## Task set
[1] Answer these questions from the column on Scott Angelle:
(a) Which bureau was Angelle tapped to lead?
(b) In which ocean does the column say land and seabed are newly available?
(c) In which federal department is Angelle's post?
[2] From the column on Scott Angelle, write out the part that opens with the words containing "All well that" and closes with "of the Interior.", switching "rejected" to "spurned".
[3] Translate this sentence from the column on Scott Angelle into Spanish: "He also will guide policy on extraction on federal lands and in implementing safety regulations."

--- Quoted passage ---

27.12.17

All well that ends well for LA, Angelle

Continually rejected by Louisiana voters, it seems Scott Angelle has hit his stride to aid the state in his post at the U.S. Department of the Interior.

Tapped to lead the Bureau of Safety and Environmental Enforcement, the Republican has become a point person in GOP Pres. Donald Trump’s drive to disband overregulation and curb politicization of science that marked policies of the presidency of Democrat Barack Obama. Through a combination of specific strictures aimed at the energy industry and more generally draconian standards imposed in the area of the environment, perhaps no activity bore the heaviest burden from Obama’s heavy hand than energy.

Refreshingly, now that has changed. In Angelle’s bailiwick, he will monitor vastly opened acreage of exploration in the Gulf of Mexico and newly available land and seabed in the Arctic Ocean. He also will guide policy on extraction on federal lands and in implementing safety regulations.

--- Data supplied ---

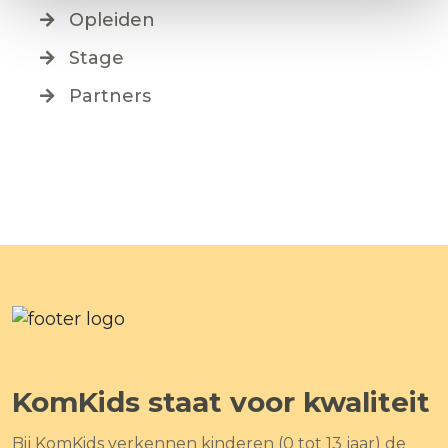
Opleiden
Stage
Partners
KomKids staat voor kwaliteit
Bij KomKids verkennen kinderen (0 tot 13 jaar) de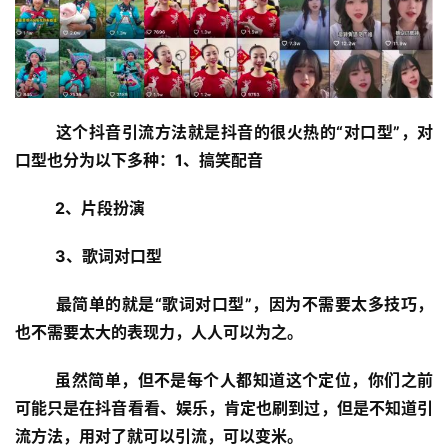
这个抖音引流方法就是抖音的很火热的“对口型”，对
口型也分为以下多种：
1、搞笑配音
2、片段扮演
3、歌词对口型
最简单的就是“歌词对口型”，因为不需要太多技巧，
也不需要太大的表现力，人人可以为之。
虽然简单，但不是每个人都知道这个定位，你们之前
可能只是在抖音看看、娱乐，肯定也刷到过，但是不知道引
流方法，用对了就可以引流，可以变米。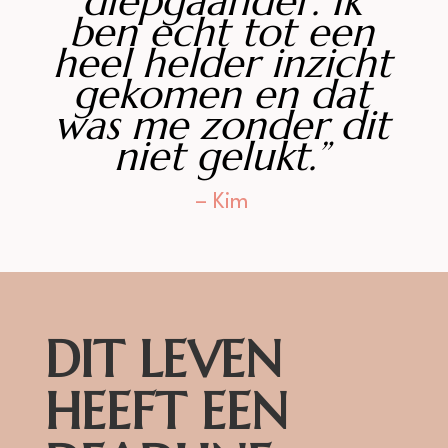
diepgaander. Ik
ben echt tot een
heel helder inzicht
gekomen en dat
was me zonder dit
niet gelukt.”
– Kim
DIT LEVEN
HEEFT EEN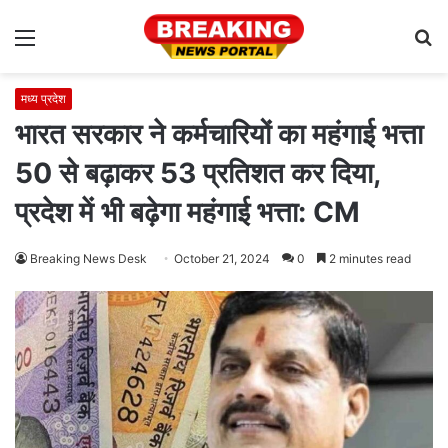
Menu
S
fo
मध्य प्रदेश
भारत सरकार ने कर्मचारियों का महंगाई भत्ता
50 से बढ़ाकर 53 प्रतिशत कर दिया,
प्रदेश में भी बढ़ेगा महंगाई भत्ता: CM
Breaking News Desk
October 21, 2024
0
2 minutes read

---

## Answers to the exercises
[1]
(a) The Bureau of Safety and Environmental Enforcement
(b) The Arctic Ocean
(c) The U.S. Department of the Interior

[2]
All well that ends well for LA, Angelle

Continually spurned by Louisiana voters, it seems Scott Angelle has hit his stride to aid the state in his post at the U.S. Department of the Interior.

[3] También orientará la política sobre la extracción en tierras federales y en la aplicación de las normas de seguridad.